Warren Mosler, who hit upon the same idea as Mitchell, points out that an employed buffer stock would function better as an inflation control than an unemployed one. In the wool example, imagine if the state-purchased wool got stuck to the sides of the sheds. Then the Australian wool policy wouldn’t have worked: wool couldn’t be released onto the market when it needed to be. But the unemployed often get stuck in unemployment: once they’ve been unemployed for a while they become unattractive to employers, not least because of the effects that sustained unemployment is known to have on mental health (perhaps lockdown and the furlough has helped more people to understand this). One of the main causes of unemployment is unemployment; this is an example of what is known as “hysteresis”.

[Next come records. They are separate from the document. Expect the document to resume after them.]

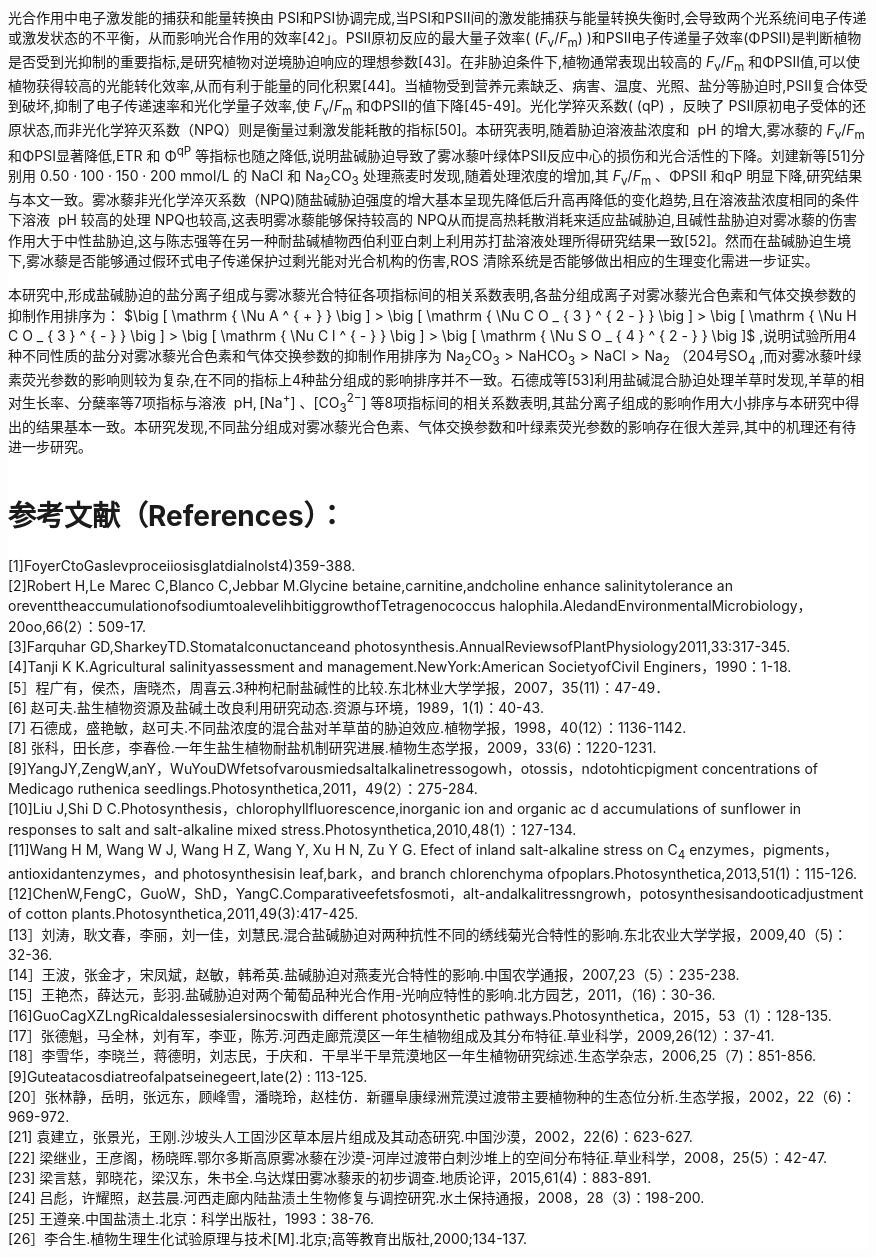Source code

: 光合作用中电子激发能的捕获和能量转换由 PSI和PSI协调完成,当PSI和PSⅡ间的激发能捕获与能量转换失衡时,会导致两个光系统间电子传递或激发状态的不平衡，从而影响光合作用的效率[42」。PSⅡ原初反应的最大量子效率( $( F _ { \mathrm { v } } / F _ { \mathrm { m } } )$ )和PSⅡ电子传递量子效率(ΦPSII)是判断植物是否受到光抑制的重要指标,是研究植物对逆境胁迫响应的理想参数[43]。在非胁迫条件下,植物通常表现出较高的 $F _ { \mathrm { v } } / F _ { \mathrm { m } }$ 和ΦPSII值,可以使植物获得较高的光能转化效率,从而有利于能量的同化积累[44]。当植物受到营养元素缺乏、病害、温度、光照、盐分等胁迫时,PSⅡ复合体受到破坏,抑制了电子传递速率和光化学量子效率,使 $F _ { \mathrm { v } } / F _ { \mathrm { m } }$ 和ΦPSII的值下降[45-49]。光化学猝灭系数( $\mathrm { ( q P ) }$ ，反映了 PSⅡ原初电子受体的还原状态,而非光化学猝灭系数（NPQ）则是衡量过剩激发能耗散的指标[50]。本研究表明,随着胁迫溶液盐浓度和 $\mathrm { \ p H }$ 的增大,雾冰藜的 $F _ { \mathrm { v } } / F _ { \mathrm { m } }$ 和ΦPSI显著降低,ETR 和 $\mathrm { \Phi ^ { q P } }$ 等指标也随之降低,说明盐碱胁迫导致了雾冰藜叶绿体PSⅡ反应中心的损伤和光合活性的下降。刘建新等[51]分别用 $0 . 5 0 \cdot 1 0 0 \cdot 1 5 0 \cdot 2 0 0 ~ \mathrm { m m o l / L }$ 的 $\mathrm { { N a C l } }$ 和 $\mathrm { N a } _ { 2 } \mathrm { C O } _ { 3 }$ 处理燕麦时发现,随着处理浓度的增加,其 $F _ { \mathrm { v } } / F _ { \mathrm { m } }$ 、ΦPSII 和qP 明显下降,研究结果与本文一致。雾冰藜非光化学淬灭系数（NPQ)随盐碱胁迫强度的增大基本呈现先降低后升高再降低的变化趋势,且在溶液盐浓度相同的条件下溶液 $\mathrm { \ p H }$ 较高的处理 NPQ也较高,这表明雾冰藜能够保持较高的 NPQ从而提高热耗散消耗来适应盐碱胁迫,且碱性盐胁迫对雾冰藜的伤害作用大于中性盐胁迫,这与陈志强等在另一种耐盐碱植物西伯利亚白刺上利用苏打盐溶液处理所得研究结果一致[52]。然而在盐碱胁迫生境下,雾冰藜是否能够通过假环式电子传递保护过剩光能对光合机构的伤害,ROS 清除系统是否能够做出相应的生理变化需进一步证实。

本研究中,形成盐碱胁迫的盐分离子组成与雾冰藜光合特征各项指标间的相关系数表明,各盐分组成离子对雾冰藜光合色素和气体交换参数的抑制作用排序为： $\big [ \mathrm { \Nu A ^ { + } } \big ] > \big [ \mathrm { \Nu C O _ { 3 } ^ { 2 - } } \big ] > \big [ \mathrm { \Nu H C O _ { 3 } ^ { - } } \big ] > \big [ \mathrm { \Nu C l ^ { - } } \big ] > \big [ \mathrm { \Nu S O _ { 4 } ^ { 2 - } } \big ]$ ,说明试验所用4种不同性质的盐分对雾冰藜光合色素和气体交换参数的抑制作用排序为 $\mathrm { N a } _ { 2 } \mathrm { C O } _ { 3 } { > } \mathrm { N a H C O } _ { 3 } { > } \mathrm { N a C l } { > } \mathrm { N a } _ { 2 }$ （204号$\mathrm { S O } _ { 4 }$ ,而对雾冰藜叶绿素荧光参数的影响则较为复杂,在不同的指标上4种盐分组成的影响排序并不一致。石德成等[53]利用盐碱混合胁迫处理羊草时发现,羊草的相对生长率、分蘖率等7项指标与溶液 $\mathrm { \ p H } , [ \mathrm { N a } ^ { + } ]$ 、$\left[ \mathrm { C O } _ { 3 } ^ { 2 - } \right]$ 等8项指标间的相关系数表明,其盐分离子组成的影响作用大小排序与本研究中得出的结果基本一致。本研究发现,不同盐分组成对雾冰藜光合色素、气体交换参数和叶绿素荧光参数的影响存在很大差异,其中的机理还有待进一步研究。

# 参考文献（References）：

[1]FoyerCtoGaslevproceiiosisglatdialnolst4)359-388.  
[2]Robert H,Le Marec C,Blanco C,Jebbar M.Glycine betaine,carnitine,andcholine enhance salinitytolerance an oreventtheaccumulationofsodiumtoalevelihbitiggrowthofTetragenococcus halophila.AledandEnvironmentalMicrobiology，20oo,66(2）：509-17.  
[3]Farquhar GD,SharkeyTD.Stomatalconuctanceand photosynthesis.AnnualReviewsofPlantPhysiology2011,33:317-345.  
[4]Tanji K K.Agricultural salinityassessment and management.NewYork:American SocietyofCivil Enginers，1990：1-18.  
[5］程广有，侯杰，唐晓杰，周喜云.3种枸杞耐盐碱性的比较.东北林业大学学报，2007，35(11)：47-49．  
[6] 赵可夫.盐生植物资源及盐碱土改良利用研究动态.资源与环境，1989，1(1)：40-43.  
[7] 石德成，盛艳敏，赵可夫.不同盐浓度的混合盐对羊草苗的胁迫效应.植物学报，1998，40(12）：1136-1142.  
[8] 张科，田长彦，李春俭.一年生盐生植物耐盐机制研究进展.植物生态学报，2009，33(6)：1220-1231.  
[9]YangJY,ZengW,anY，WuYouDWfetsofvarousmiedsaltalkalinetressogowh，otossis，ndotohticpigment concentrations of Medicago ruthenica seedlings.Photosynthetica,2011，49(2）：275-284.  
[10]Liu J,Shi D C.Photosynthesis，chlorophyllfluorescence,inorganic ion and organic ac d accumulations of sunflower in responses to salt and salt-alkaline mixed stress.Photosynthetica,2010,48(1）：127-134.  
[11]Wang H M, Wang W J, Wang H Z, Wang Y, Xu H N, Zu Y G. Efect of inland salt-alkaline stress on $\mathrm { C } _ { 4 }$ enzymes，pigments，antioxidantenzymes，and photosynthesisin leaf,bark，and branch chlorenchyma ofpoplars.Photosynthetica,2013,51(1)：115-126.  
[12]ChenW,FengC，GuoW，ShD，YangC.Comparativeefetsfosmoti，alt-andalkalitressngrowh，potosynthesisandooticadjustment of cotton plants.Photosynthetica,2011,49(3):417-425.  
[13］刘涛，耿文春，李丽，刘一佳，刘慧民.混合盐碱胁迫对两种抗性不同的绣线菊光合特性的影响.东北农业大学学报，2009,40（5)：32-36.  
[14］王波，张金才，宋凤斌，赵敏，韩希英.盐碱胁迫对燕麦光合特性的影响.中国农学通报，2007,23（5）：235-238.  
[15］王艳杰，薛达元，彭羽.盐碱胁迫对两个葡萄品种光合作用-光响应特性的影响.北方园艺，2011，（16)：30-36.  
[16]GuoCagXZLngRicaldalessesialersinocswith different photosynthetic pathways.Photosynthetica，2015，53（1）：128-135.  
[17］张德魁，马全林，刘有军，李亚，陈芳.河西走廊荒漠区一年生植物组成及其分布特征.草业科学，2009,26(12）：37-41.  
[18］李雪华，李晓兰，蒋德明，刘志民，于庆和．干旱半干旱荒漠地区一年生植物研究综述.生态学杂志，2006,25（7)：851-856.  
[9]Guteatacosdiatreofalpatseinegeert,late(2) : 113-125.  
[20］张林静，岳明，张远东，顾峰雪，潘晓玲，赵桂仿．新疆阜康绿洲荒漠过渡带主要植物种的生态位分析.生态学报，2002，22（6)：969-972.  
[21] 袁建立，张景光，王刚.沙坡头人工固沙区草本层片组成及其动态研究.中国沙漠，2002，22(6)：623-627.  
[22] 梁继业，王彦阁，杨晓晖.鄂尔多斯高原雾冰藜在沙漠-河岸过渡带白刺沙堆上的空间分布特征.草业科学，2008，25(5）：42-47.  
[23] 梁言慈，郭晓花，梁汉东，朱书全.乌达煤田雾冰藜汞的初步调查.地质论评，2015,61(4)：883-891.  
[24] 吕彪，许耀照，赵芸晨.河西走廊内陆盐渍土生物修复与调控研究.水土保持通报，2008，28（3)：198-200.  
[25] 王遵亲.中国盐渍土.北京：科学出版社，1993：38-76.  
[26］李合生.植物生理生化试验原理与技术[M].北京;高等教育出版社,2000;134-137.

There is, therefore, no good reason for the government not to offer some sort of paid work to every jobseeker. Lest this be castigated as a form of “workfare”, the proponents make it very clear that the policy could be easily combined with a Universal Basic Income or other out-of-work benefit system. It would be possible for guaranteed state employment to pay a slightly-higher-than-living wage, to offer an incentive to those who might otherwise prefer to live on out-of-work benefits. So long as the two rates of income were not indexed to inflation they would work as what Mosler calls a “price-anchor” on wages (when private-sector wages went up, jobseekers would move into the private labour market and bring the wages back down towards the “anchor”).
Besides a number of technical economic points, the main objection to this policy revolves around the question: but what work will people be given? Most proponents of the policy recommend a decentralised system, in which local governments, charities, and so on could put in bids to use the workers in the buffer stock as they required. Naturally buffer-stock employees couldn’t be put into essential roles, since the whole point is for them to move out of the buffer stock if the private labour market picks up. But many remain sceptical that there would be enough useful work. Here is a deeper philosophical point.
I began by noting that only a small subset of the population is required to produce what we need. I meant material needs: food, shelter, and medicine. But, I hope, lockdown has shown us that we need each other for much more than that. As my favourite philosopher Spinoza put it, there is nothing more useful to a person than another person. We need each other for company, for care, for entertainment, to build beautiful things and discuss challenging ideas, to tell jokes, share interests, and help us realise that we aren’t alone. The great tragedy of sustained unemployment is the feeling of receiving what economists call a “market signal”, that you aren’t needed by anyone. This signal is entirely false. It is the product of an outdated economic system that we haven’t yet found the inspiration to reform. I refuse to believe that millions of people aren’t needed at all. Each of us is desperately needed, and we all deserve to know this. Somehow, we must build an economic system that allows everyone to know it.
A state-funded job guarantee would require us to build institutions for determining what each person can best contribute and turning this into a paid role. It would set a standard for private employers to follow, of making work cut out for us, rather than making us cut out for work. That isn’t a defect of the scheme; it’s the best thing about it. It would force us to ground the economy on the fundamental truth that each of us is needed.